* WHAT TO WORK ON
Print all the records below, word for word and in full.

* ENTRIES SHOWN
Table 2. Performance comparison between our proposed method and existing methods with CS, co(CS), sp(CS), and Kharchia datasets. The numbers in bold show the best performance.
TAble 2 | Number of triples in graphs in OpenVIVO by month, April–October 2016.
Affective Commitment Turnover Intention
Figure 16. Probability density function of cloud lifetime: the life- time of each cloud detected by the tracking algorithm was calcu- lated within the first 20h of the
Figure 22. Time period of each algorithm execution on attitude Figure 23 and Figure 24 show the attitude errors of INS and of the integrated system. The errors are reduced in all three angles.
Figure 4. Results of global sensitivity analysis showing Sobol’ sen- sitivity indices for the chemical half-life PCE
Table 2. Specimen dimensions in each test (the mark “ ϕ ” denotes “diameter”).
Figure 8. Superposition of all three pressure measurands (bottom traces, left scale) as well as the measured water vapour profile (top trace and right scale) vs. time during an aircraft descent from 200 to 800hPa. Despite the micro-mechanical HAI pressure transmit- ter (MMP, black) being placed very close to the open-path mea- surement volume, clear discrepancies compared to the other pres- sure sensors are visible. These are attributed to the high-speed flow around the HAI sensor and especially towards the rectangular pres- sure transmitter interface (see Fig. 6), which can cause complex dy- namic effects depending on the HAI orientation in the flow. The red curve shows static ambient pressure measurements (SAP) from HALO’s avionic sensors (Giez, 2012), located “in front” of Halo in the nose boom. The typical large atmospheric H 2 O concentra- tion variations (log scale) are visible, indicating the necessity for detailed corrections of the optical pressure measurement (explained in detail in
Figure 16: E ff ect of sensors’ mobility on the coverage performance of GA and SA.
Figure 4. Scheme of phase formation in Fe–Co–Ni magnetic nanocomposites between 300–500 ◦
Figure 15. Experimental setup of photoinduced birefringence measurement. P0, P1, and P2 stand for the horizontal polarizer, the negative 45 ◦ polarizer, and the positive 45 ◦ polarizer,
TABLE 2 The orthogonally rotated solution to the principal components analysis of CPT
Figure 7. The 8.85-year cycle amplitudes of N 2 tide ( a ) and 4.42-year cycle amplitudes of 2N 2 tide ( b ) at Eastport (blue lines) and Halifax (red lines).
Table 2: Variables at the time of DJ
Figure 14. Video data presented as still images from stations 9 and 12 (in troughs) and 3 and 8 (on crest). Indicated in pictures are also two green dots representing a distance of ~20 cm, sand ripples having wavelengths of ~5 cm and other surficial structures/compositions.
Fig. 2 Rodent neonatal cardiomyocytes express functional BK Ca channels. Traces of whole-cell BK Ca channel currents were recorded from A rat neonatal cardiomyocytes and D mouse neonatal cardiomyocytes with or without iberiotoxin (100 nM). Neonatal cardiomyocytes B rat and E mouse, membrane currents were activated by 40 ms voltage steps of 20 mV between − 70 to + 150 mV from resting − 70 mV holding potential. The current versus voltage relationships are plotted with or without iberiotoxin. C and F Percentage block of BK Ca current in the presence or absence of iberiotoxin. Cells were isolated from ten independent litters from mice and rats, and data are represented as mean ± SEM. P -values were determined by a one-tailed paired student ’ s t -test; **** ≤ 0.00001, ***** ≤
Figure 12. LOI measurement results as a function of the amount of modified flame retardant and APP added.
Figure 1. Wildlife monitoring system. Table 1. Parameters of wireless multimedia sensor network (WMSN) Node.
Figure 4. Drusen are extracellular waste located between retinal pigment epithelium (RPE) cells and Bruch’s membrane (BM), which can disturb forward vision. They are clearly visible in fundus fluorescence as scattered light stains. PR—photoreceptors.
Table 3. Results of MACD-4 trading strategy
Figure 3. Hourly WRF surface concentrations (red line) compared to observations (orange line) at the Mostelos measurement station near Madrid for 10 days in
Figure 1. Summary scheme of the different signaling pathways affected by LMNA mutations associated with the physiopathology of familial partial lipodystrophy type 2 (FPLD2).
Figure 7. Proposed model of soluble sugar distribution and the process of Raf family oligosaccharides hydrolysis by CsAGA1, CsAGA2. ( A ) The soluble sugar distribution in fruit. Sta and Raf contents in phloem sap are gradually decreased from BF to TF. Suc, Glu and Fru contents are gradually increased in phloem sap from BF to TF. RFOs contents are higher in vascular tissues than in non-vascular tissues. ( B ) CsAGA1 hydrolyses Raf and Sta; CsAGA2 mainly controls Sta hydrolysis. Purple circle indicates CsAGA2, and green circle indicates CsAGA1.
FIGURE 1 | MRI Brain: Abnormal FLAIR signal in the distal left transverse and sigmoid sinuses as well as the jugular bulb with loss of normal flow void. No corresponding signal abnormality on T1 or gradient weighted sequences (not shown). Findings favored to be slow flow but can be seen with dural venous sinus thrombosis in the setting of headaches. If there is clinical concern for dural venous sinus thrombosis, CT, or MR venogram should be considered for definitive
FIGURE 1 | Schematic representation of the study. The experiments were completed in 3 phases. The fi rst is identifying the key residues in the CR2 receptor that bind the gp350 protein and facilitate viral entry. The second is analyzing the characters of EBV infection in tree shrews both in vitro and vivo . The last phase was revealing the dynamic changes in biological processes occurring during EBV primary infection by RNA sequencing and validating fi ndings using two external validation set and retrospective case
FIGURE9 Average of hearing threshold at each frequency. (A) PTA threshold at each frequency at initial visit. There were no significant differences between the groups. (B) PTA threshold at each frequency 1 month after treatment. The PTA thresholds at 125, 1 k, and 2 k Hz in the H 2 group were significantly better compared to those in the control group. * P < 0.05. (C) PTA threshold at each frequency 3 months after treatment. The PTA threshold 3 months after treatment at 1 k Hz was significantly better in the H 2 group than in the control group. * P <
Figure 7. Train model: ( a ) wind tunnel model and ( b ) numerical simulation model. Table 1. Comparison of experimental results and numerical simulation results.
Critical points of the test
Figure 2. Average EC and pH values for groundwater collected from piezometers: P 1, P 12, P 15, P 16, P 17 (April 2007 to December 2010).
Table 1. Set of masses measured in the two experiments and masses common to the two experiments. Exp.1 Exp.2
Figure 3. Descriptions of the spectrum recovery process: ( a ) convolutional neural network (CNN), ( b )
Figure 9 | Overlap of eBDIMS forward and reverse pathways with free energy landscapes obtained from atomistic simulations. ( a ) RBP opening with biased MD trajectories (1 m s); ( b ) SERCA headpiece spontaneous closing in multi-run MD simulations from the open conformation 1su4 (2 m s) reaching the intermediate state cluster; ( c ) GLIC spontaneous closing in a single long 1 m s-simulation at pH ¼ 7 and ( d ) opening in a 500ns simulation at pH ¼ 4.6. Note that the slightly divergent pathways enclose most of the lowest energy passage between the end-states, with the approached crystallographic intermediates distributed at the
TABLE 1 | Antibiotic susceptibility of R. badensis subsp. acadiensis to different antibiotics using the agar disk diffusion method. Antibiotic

* EXERCISE SOLUTION
Table 2. Performance comparison between our proposed method and existing methods with CS, co(CS), sp(CS), and Kharchia datasets. The numbers in bold show the best performance.
TAble 2 | Number of triples in graphs in OpenVIVO by month, April–October 2016.
Affective Commitment Turnover Intention
Figure 16. Probability density function of cloud lifetime: the life- time of each cloud detected by the tracking algorithm was calcu- lated within the first 20h of the
Figure 22. Time period of each algorithm execution on attitude Figure 23 and Figure 24 show the attitude errors of INS and of the integrated system. The errors are reduced in all three angles.
Figure 4. Results of global sensitivity analysis showing Sobol’ sen- sitivity indices for the chemical half-life PCE
Table 2. Specimen dimensions in each test (the mark “ ϕ ” denotes “diameter”).
Figure 8. Superposition of all three pressure measurands (bottom traces, left scale) as well as the measured water vapour profile (top trace and right scale) vs. time during an aircraft descent from 200 to 800hPa. Despite the micro-mechanical HAI pressure transmit- ter (MMP, black) being placed very close to the open-path mea- surement volume, clear discrepancies compared to the other pres- sure sensors are visible. These are attributed to the high-speed flow around the HAI sensor and especially towards the rectangular pres- sure transmitter interface (see Fig. 6), which can cause complex dy- namic effects depending on the HAI orientation in the flow. The red curve shows static ambient pressure measurements (SAP) from HALO’s avionic sensors (Giez, 2012), located “in front” of Halo in the nose boom. The typical large atmospheric H 2 O concentra- tion variations (log scale) are visible, indicating the necessity for detailed corrections of the optical pressure measurement (explained in detail in
Figure 16: E ff ect of sensors’ mobility on the coverage performance of GA and SA.
Figure 4. Scheme of phase formation in Fe–Co–Ni magnetic nanocomposites between 300–500 ◦
Figure 15. Experimental setup of photoinduced birefringence measurement. P0, P1, and P2 stand for the horizontal polarizer, the negative 45 ◦ polarizer, and the positive 45 ◦ polarizer,
TABLE 2 The orthogonally rotated solution to the principal components analysis of CPT
Figure 7. The 8.85-year cycle amplitudes of N 2 tide ( a ) and 4.42-year cycle amplitudes of 2N 2 tide ( b ) at Eastport (blue lines) and Halifax (red lines).
Table 2: Variables at the time of DJ
Figure 14. Video data presented as still images from stations 9 and 12 (in troughs) and 3 and 8 (on crest). Indicated in pictures are also two green dots representing a distance of ~20 cm, sand ripples having wavelengths of ~5 cm and other surficial structures/compositions.
Fig. 2 Rodent neonatal cardiomyocytes express functional BK Ca channels. Traces of whole-cell BK Ca channel currents were recorded from A rat neonatal cardiomyocytes and D mouse neonatal cardiomyocytes with or without iberiotoxin (100 nM). Neonatal cardiomyocytes B rat and E mouse, membrane currents were activated by 40 ms voltage steps of 20 mV between − 70 to + 150 mV from resting − 70 mV holding potential. The current versus voltage relationships are plotted with or without iberiotoxin. C and F Percentage block of BK Ca current in the presence or absence of iberiotoxin. Cells were isolated from ten independent litters from mice and rats, and data are represented as mean ± SEM. P -values were determined by a one-tailed paired student ’ s t -test; **** ≤ 0.00001, ***** ≤
Figure 12. LOI measurement results as a function of the amount of modified flame retardant and APP added.
Figure 1. Wildlife monitoring system. Table 1. Parameters of wireless multimedia sensor network (WMSN) Node.
Figure 4. Drusen are extracellular waste located between retinal pigment epithelium (RPE) cells and Bruch’s membrane (BM), which can disturb forward vision. They are clearly visible in fundus fluorescence as scattered light stains. PR—photoreceptors.
Table 3. Results of MACD-4 trading strategy
Figure 3. Hourly WRF surface concentrations (red line) compared to observations (orange line) at the Mostelos measurement station near Madrid for 10 days in
Figure 1. Summary scheme of the different signaling pathways affected by LMNA mutations associated with the physiopathology of familial partial lipodystrophy type 2 (FPLD2).
Figure 7. Proposed model of soluble sugar distribution and the process of Raf family oligosaccharides hydrolysis by CsAGA1, CsAGA2. ( A ) The soluble sugar distribution in fruit. Sta and Raf contents in phloem sap are gradually decreased from BF to TF. Suc, Glu and Fru contents are gradually increased in phloem sap from BF to TF. RFOs contents are higher in vascular tissues than in non-vascular tissues. ( B ) CsAGA1 hydrolyses Raf and Sta; CsAGA2 mainly controls Sta hydrolysis. Purple circle indicates CsAGA2, and green circle indicates CsAGA1.
FIGURE 1 | MRI Brain: Abnormal FLAIR signal in the distal left transverse and sigmoid sinuses as well as the jugular bulb with loss of normal flow void. No corresponding signal abnormality on T1 or gradient weighted sequences (not shown). Findings favored to be slow flow but can be seen with dural venous sinus thrombosis in the setting of headaches. If there is clinical concern for dural venous sinus thrombosis, CT, or MR venogram should be considered for definitive
FIGURE 1 | Schematic representation of the study. The experiments were completed in 3 phases. The fi rst is identifying the key residues in the CR2 receptor that bind the gp350 protein and facilitate viral entry. The second is analyzing the characters of EBV infection in tree shrews both in vitro and vivo . The last phase was revealing the dynamic changes in biological processes occurring during EBV primary infection by RNA sequencing and validating fi ndings using two external validation set and retrospective case
FIGURE9 Average of hearing threshold at each frequency. (A) PTA threshold at each frequency at initial visit. There were no significant differences between the groups. (B) PTA threshold at each frequency 1 month after treatment. The PTA thresholds at 125, 1 k, and 2 k Hz in the H 2 group were significantly better compared to those in the control group. * P < 0.05. (C) PTA threshold at each frequency 3 months after treatment. The PTA threshold 3 months after treatment at 1 k Hz was significantly better in the H 2 group than in the control group. * P <
Figure 7. Train model: ( a ) wind tunnel model and ( b ) numerical simulation model. Table 1. Comparison of experimental results and numerical simulation results.
Critical points of the test
Figure 2. Average EC and pH values for groundwater collected from piezometers: P 1, P 12, P 15, P 16, P 17 (April 2007 to December 2010).
Table 1. Set of masses measured in the two experiments and masses common to the two experiments. Exp.1 Exp.2
Figure 3. Descriptions of the spectrum recovery process: ( a ) convolutional neural network (CNN), ( b )
Figure 9 | Overlap of eBDIMS forward and reverse pathways with free energy landscapes obtained from atomistic simulations. ( a ) RBP opening with biased MD trajectories (1 m s); ( b ) SERCA headpiece spontaneous closing in multi-run MD simulations from the open conformation 1su4 (2 m s) reaching the intermediate state cluster; ( c ) GLIC spontaneous closing in a single long 1 m s-simulation at pH ¼ 7 and ( d ) opening in a 500ns simulation at pH ¼ 4.6. Note that the slightly divergent pathways enclose most of the lowest energy passage between the end-states, with the approached crystallographic intermediates distributed at the
TABLE 1 | Antibiotic susceptibility of R. badensis subsp. acadiensis to different antibiotics using the agar disk diffusion method. Antibiotic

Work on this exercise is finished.